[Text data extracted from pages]
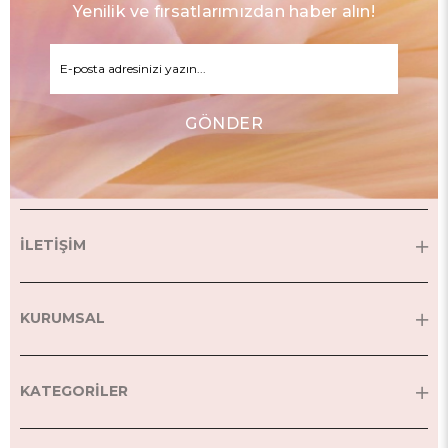
Yenilik ve fırsatlarımızdan haber alın!
GÖNDER
İLETİŞİM
KURUMSAL
KATEGORİLER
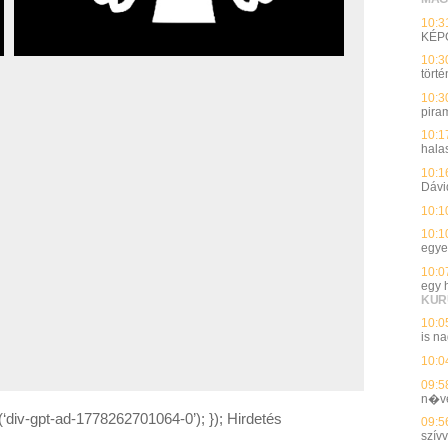
10:3
KÉP
10:3
tört
10:3
pira
10:1
hala
10:1
Dávi
10:1
10:1
egye
10:0
egy 
KUR
10:0
is na
10:0
09:5
n�v
(‘div-gpt-ad-1778262701064-0’); }); Hirdetés
09:5
szívv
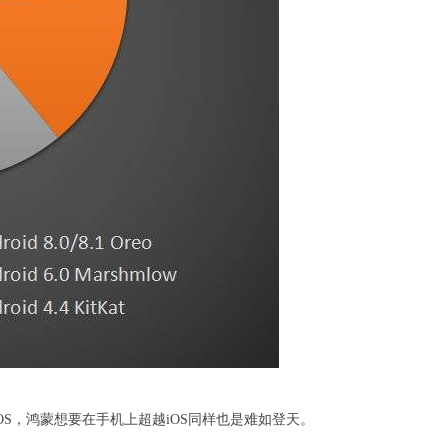
S，鸿蒙想要在手机上超越iOS同样也是难如登天。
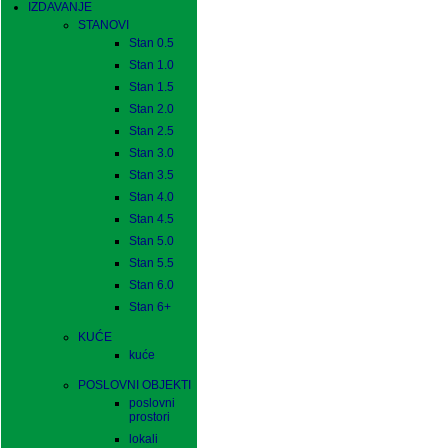
IZDAVANJE
STANOVI
Stan 0.5
Stan 1.0
Stan 1.5
Stan 2.0
Stan 2.5
Stan 3.0
Stan 3.5
Stan 4.0
Stan 4.5
Stan 5.0
Stan 5.5
Stan 6.0
Stan 6+
KUĆE
kuće
POSLOVNI OBJEKTI
poslovni
prostori
lokali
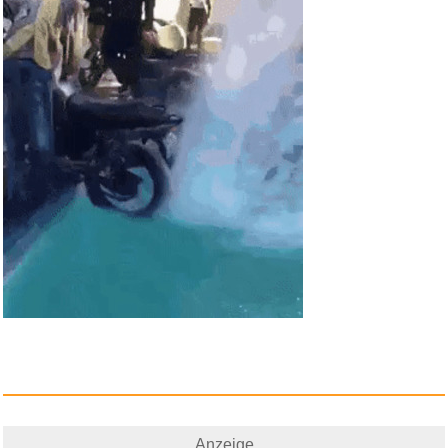
Gardigo Wespenverdufter
Kaffee...
Anzeige
Anzeige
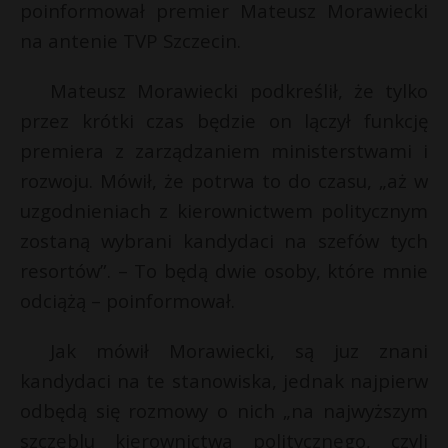
poinformował premier Mateusz Morawiecki
na antenie TVP Szczecin.
Mateusz Morawiecki podkreślił, że tylko
przez krótki czas będzie on lączył funkcję
premiera z zarządzaniem ministerstwami i
rozwoju. Mówił, że potrwa to do czasu, „aż w
uzgodnieniach z kierownictwem politycznym
zostaną wybrani kandydaci na szefów tych
resortów”. – To będą dwie osoby, które mnie
odciążą – poinformował.
Jak mówił Morawiecki, są juz znani
kandydaci na te stanowiska, jednak najpierw
odbędą się rozmowy o nich „na najwyższym
szczeblu kierownictwa politycznego, czyli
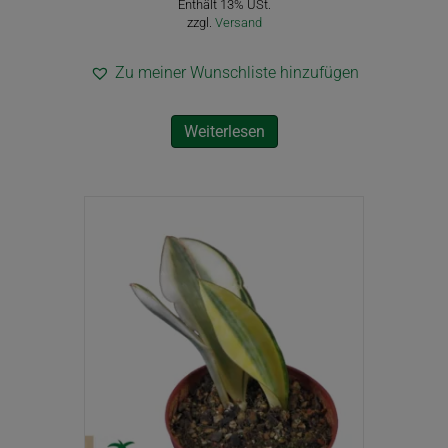
Enthält 13% USt.
zzgl.
Versand
Zu meiner Wunschliste hinzufügen
Weiterlesen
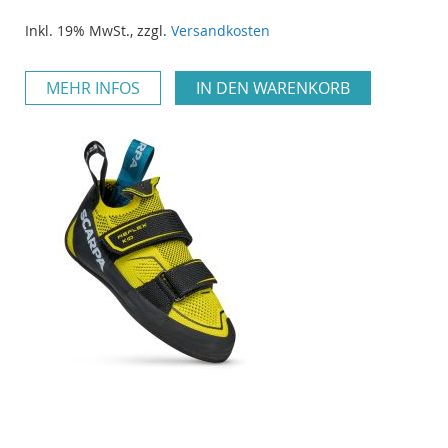
Inkl. 19% MwSt.
,
zzgl.
Versandkosten
MEHR INFOS
IN DEN WARENKORB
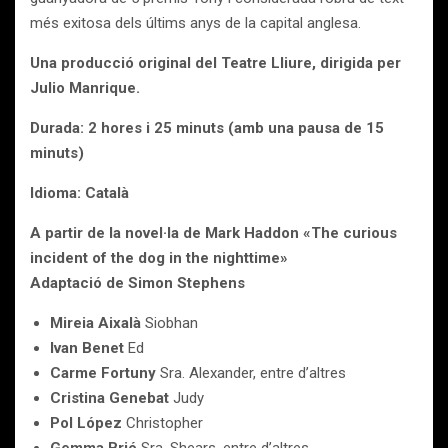
més exitosa dels últims anys de la capital anglesa.
Una producció original del Teatre Lliure, dirigida per
Julio Manrique.
Durada: 2 hores i 25 minuts (amb una pausa de 15
minuts)
Idioma: Català
A partir de la novel·la de Mark Haddon «The curious
incident of the dog in the nighttime»
Adaptació de Simon Stephens
Mireia Aixalà
Siobhan
Ivan Benet
Ed
Carme Fortuny
Sra. Alexander, entre d’altres
Cristina Genebat
Judy
Pol López
Christopher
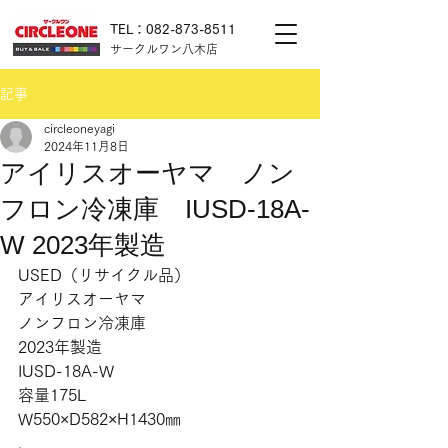
TEL：082-873-8511
サークルワン八木店
記事
circleoneyagi
2024年11月8日
アイリスオーヤマ ノン
フロン冷凍庫 IUSD-18A-
W 2023年製造
USED（リサイクル品）
アイリスオーヤマ
ノンフロン冷凍庫
2023年製造
IUSD-18A-W
容量175L
W550×D582×H1430㎜
.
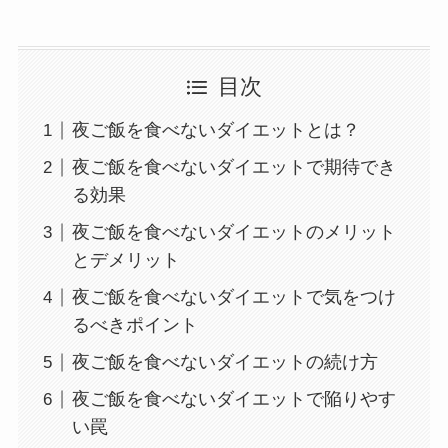
目次
夜ご飯を食べないダイエットとは？
夜ご飯を食べないダイエットで期待でき
る効果
夜ご飯を食べないダイエットのメリット
とデメリット
夜ご飯を食べないダイエットで気をつけ
るべきポイント
夜ご飯を食べないダイエットの続け方
夜ご飯を食べないダイエットで陥りやす
い罠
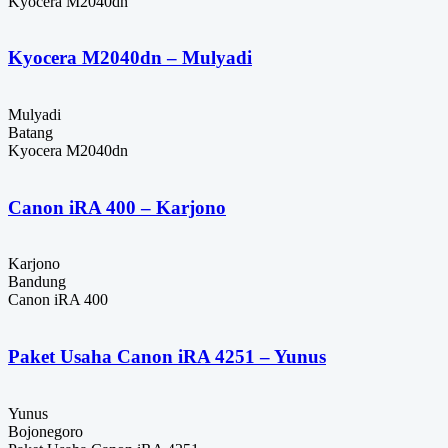
Kyocera M2040dn
Kyocera M2040dn – Mulyadi
Mulyadi
Batang
Kyocera M2040dn
Canon iRA 400 – Karjono
Karjono
Bandung
Canon iRA 400
Paket Usaha Canon iRA 4251 – Yunus
Yunus
Bojonegoro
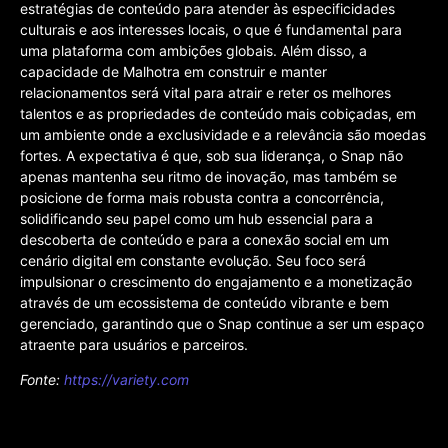
estratégias de conteúdo para atender às especificidades
culturais e aos interesses locais, o que é fundamental para
uma plataforma com ambições globais. Além disso, a
capacidade de Malhotra em construir e manter
relacionamentos será vital para atrair e reter os melhores
talentos e as propriedades de conteúdo mais cobiçadas, em
um ambiente onde a exclusividade e a relevância são moedas
fortes. A expectativa é que, sob sua liderança, o Snap não
apenas mantenha seu ritmo de inovação, mas também se
posicione de forma mais robusta contra a concorrência,
solidificando seu papel como um hub essencial para a
descoberta de conteúdo e para a conexão social em um
cenário digital em constante evolução. Seu foco será
impulsionar o crescimento do engajamento e a monetização
através de um ecossistema de conteúdo vibrante e bem
gerenciado, garantindo que o Snap continue a ser um espaço
atraente para usuários e parceiros.
Fonte:
https://variety.com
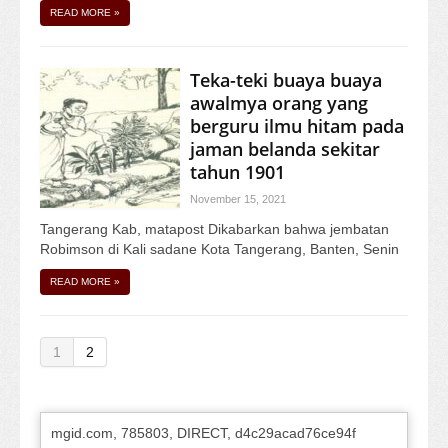
READ MORE
»
Teka-teki buaya buaya
awalmya orang yang
berguru ilmu hitam pada
jaman belanda sekitar
tahun 1901
November 15, 2021
Tangerang Kab, matapost Dikabarkan bahwa jembatan
Robimson di Kali sadane Kota Tangerang, Banten, Senin
READ MORE
»
1
2
mgid.com, 785803, DIRECT, d4c29acad76ce94f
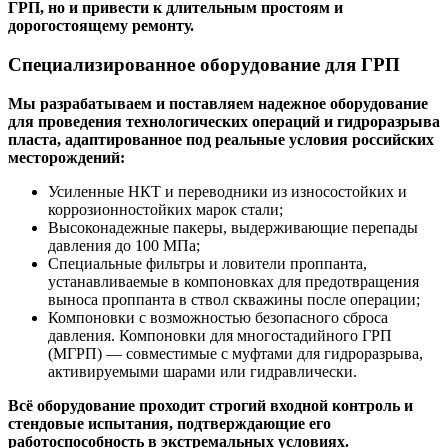
ГРП, но и привести к длительным простоям и
дорогостоящему ремонту.
Специализированное оборудование для ГРП
Мы разрабатываем и поставляем надежное оборудование
для проведения технологических операций и гидроразрыва
пласта, адаптированное под реальные условия российских
месторождений:
Усиленные НКТ и переводники из износостойких и
коррозионностойких марок стали;
Высоконадежные пакеры, выдерживающие перепады
давления до 100 МПа;
Специальные фильтры и ловители проппанта,
устанавливаемые в компоновках для предотвращения
выноса проппанта в ствол скважины после операции;
Компоновки с возможностью безопасного сброса
давления. Компоновки для многостадийного ГРП
(МГРП) — совместимые с муфтами для гидроразрыва,
активируемыми шарами или гидравлически.
Всё оборудование проходит строгий входной контроль и
стендовые испытания, подтверждающие его
работоспособность в экстремальных условиях.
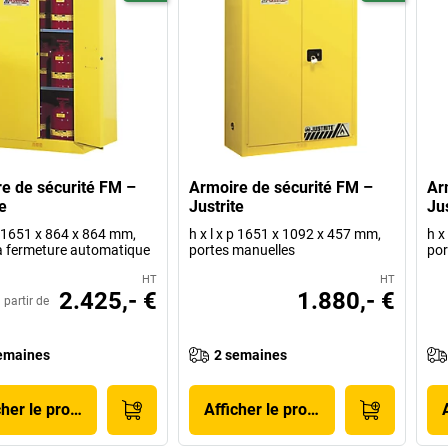
e de sécurité FM –
Armoire de sécurité FM –
Ar
e
Justrite
Jus
 p 1651 x 864 x 864 mm,
h x l x p 1651 x 1092 x 457 mm,
h x
à fermeture automatique
portes manuelles
por
HT
HT
2.425,- €
1.880,- €
 partir de
emaines
2 semaines
cher le produit
Afficher le produit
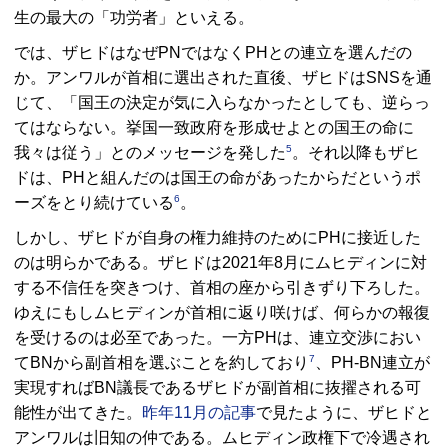
生の最大の「功労者」といえる。
では、ザヒドはなぜ
PN
ではなく
PH
との連立を選んだの
か。アンワルが首相に選出された直後、ザヒドは
SNS
を通
じて、「国王の決定が気に入らなかったとしても、逆らっ
てはならない。挙国一致政府を形成せよとの国王の命に
5
我々は従う」とのメッセージを発した
。それ以降もザヒ
ドは、
PH
と組んだのは国王の命があったからだというポ
6
ーズをとり続けている
。
しかし、ザヒドが自身の権力維持のために
PH
に接近した
のは明らかである。ザヒドは2021年8月にムヒディンに対
する不信任を突きつけ、首相の座から引きずり下ろした。
ゆえにもしムヒディンが首相に返り咲けば、何らかの報復
を受けるのは必至であった。一方
PH
は、連立交渉におい
7
て
BN
から副首相を選ぶことを約しており
、
PH-BN
連立が
実現すれば
BN
議長であるザヒドが副首相に抜擢される可
能性が出てきた。
昨年11月の記事
で見たように、ザヒドと
アンワルは旧知の仲である。ムヒディン政権下で冷遇され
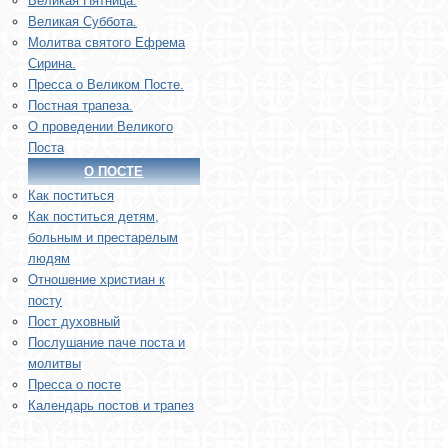
Великая Пятница.
Великая Суббота.
Молитва святого Ефрема
Сирина.
Пресса о Великом Посте.
Постная трапеза.
О проведении Великого
Поста
О ПОСТЕ
Как поститься
Как поститься детям,
больным и престарелым
людям
Отношение христиан к
посту
Пост духовный
Послушание паче поста и
молитвы
Пресса о посте
Календарь постов и трапез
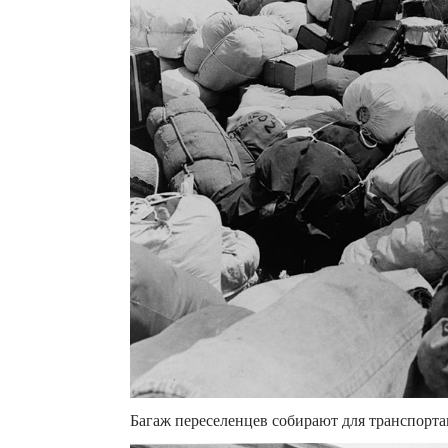
Багаж переселенцев собирают для транспорта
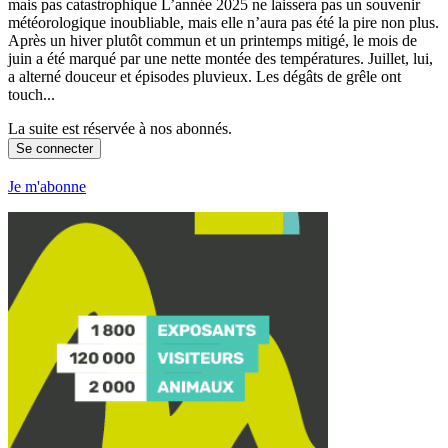
mais pas catastrophique L’année 2025 ne laissera pas un souvenir
météorologique inoubliable, mais elle n’aura pas été la pire non plus.
Après un hiver plutôt commun et un printemps mitigé, le mois de
juin a été marqué par une nette montée des températures. Juillet, lui,
a alterné douceur et épisodes pluvieux. Les dégâts de grêle ont
touch...
La suite est réservée à nos abonnés.
Se connecter
Je m'abonne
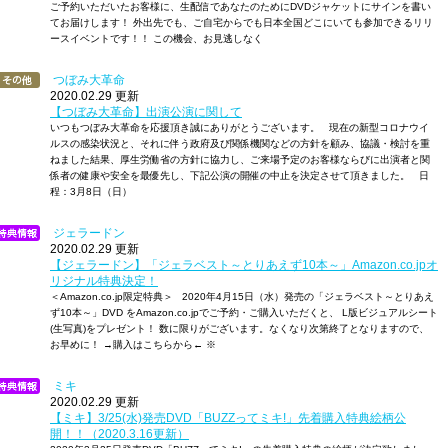
ご予約いただいたお客様に、生配信であなたのためにDVDジャケットにサインを書い
てお届けします！ 外出先でも、ご自宅からでも日本全国どこにいても参加できるリリ
ースイベントです！！ この機会、お見逃しなく
つぼみ大革命
2020.02.29 更新
【つぼみ大革命】出演公演に関して
いつもつぼみ大革命を応援頂き誠にありがとうございます。 現在の新型コロナウイ
ルスの感染状況と、それに伴う政府及び関係機関などの方針を顧み、協議・検討を重
ねました結果、厚生労働省の方針に協力し、ご来場予定のお客様ならびに出演者と関
係者の健康や安全を最優先し、下記公演の開催の中止を決定させて頂きました。 日
程：3月8日（日）
ジェラードン
2020.02.29 更新
【ジェラードン】「ジェラベスト～とりあえず10本～」Amazon.co.jpオ
リジナル特典決定！
＜Amazon.co.jp限定特典＞ 2020年4月15日（水）発売の「ジェラベスト～とりあえ
ず10本～」DVD をAmazon.co.jpでご予約・ご購入いただくと、 L版ビジュアルシート
(生写真)をプレゼント！ 数に限りがございます。なくなり次第終了となりますので、
お早めに！ →購入はこちらから← ※
ミキ
2020.02.29 更新
【ミキ】3/25(水)発売DVD「BUZZってミキ!」先着購入特典絵柄公
開！！（2020.3.16更新）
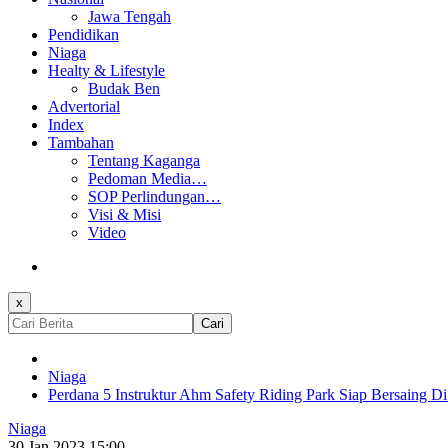
Jawa Tengah
Pendidikan
Niaga
Healty & Lifestyle
Budak Ben
Advertorial
Index
Tambahan
Tentang Kaganga
Pedoman Media…
SOP Perlindungan…
Visi & Misi
Video
x
Cari
Niaga
Perdana 5 Instruktur Ahm Safety Riding Park Siap Bersaing Di
Niaga
30 Jan 2023 15:00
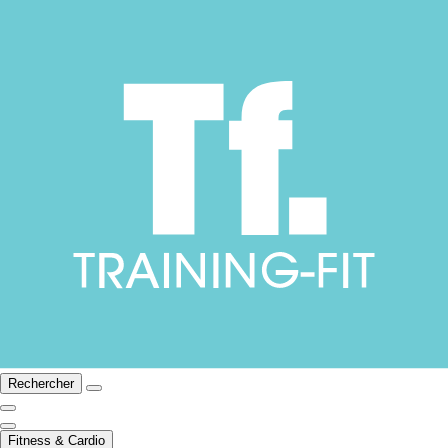
Rechercher
Fitness & Cardio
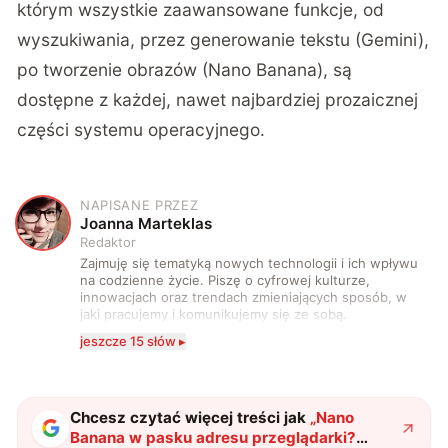
którym wszystkie zaawansowane funkcje, od
wyszukiwania, przez generowanie tekstu (Gemini),
po tworzenie obrazów (Nano Banana), są
dostępne z każdej, nawet najbardziej prozaicznej
części systemu operacyjnego.
NAPISANE PRZEZ
J
Joanna Marteklas
Redaktor
Zajmuję się tematyką nowych technologii i ich wpływu
na codzienne życie. Piszę o cyfrowej kulturze,
innowacjach oraz trendach zmieniających sposób, w
jaki pracujemy i komunikujemy się ze sobą.
Szczególnie interesuje mnie relacja między rozwojem
jeszcze 15 słów ▸
technologii a współczesną popkulturą. W wolnych
chwilach zakopuję się w książkach i komiksach —
najczęściej w fantastyce i wuxia.
Chcesz czytać więcej treści jak
„
Nano
Banana w pasku adresu przeglądarki?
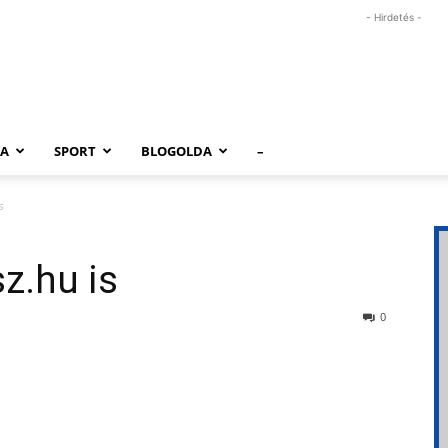
- Hirdetés -
RA
SPORT
BLOGOLDA
–
s
z.hu is
0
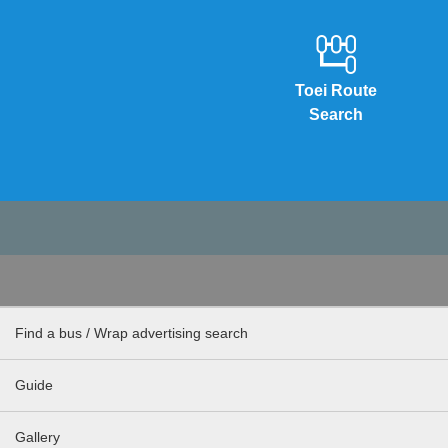
Toei Route
Search
Find a bus / Wrap advertising search
Guide
Gallery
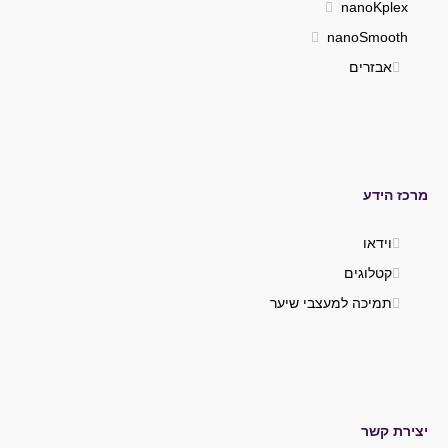
nanoKplex
nanoSmooth
אבזרים
מרכז הידע
וידאו
קטלוגים
תמיכה למעצבי שיער
יצירת קשר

### [PROBLEM REQUIREMENTS]
Copy out the lines word for word, beginning with the line that contains "Jawa Tengah" and ending after the line that contains "Fitness & Cardio". Omit the pictures from the answer.

### [WRITTEN RESPONSE]
Jawa Tengah
Pendidikan
Niaga
Healty & Lifestyle
Budak Ben
Advertorial
Index
Tambahan
Tentang Kaganga
Pedoman Media…
SOP Perlindungan…
Visi & Misi
Video
x
Cari
Niaga
Perdana 5 Instruktur Ahm Safety Riding Park Siap Bersaing Di
Niaga
30 Jan 2023 15:00
Rechercher
Fitness & Cardio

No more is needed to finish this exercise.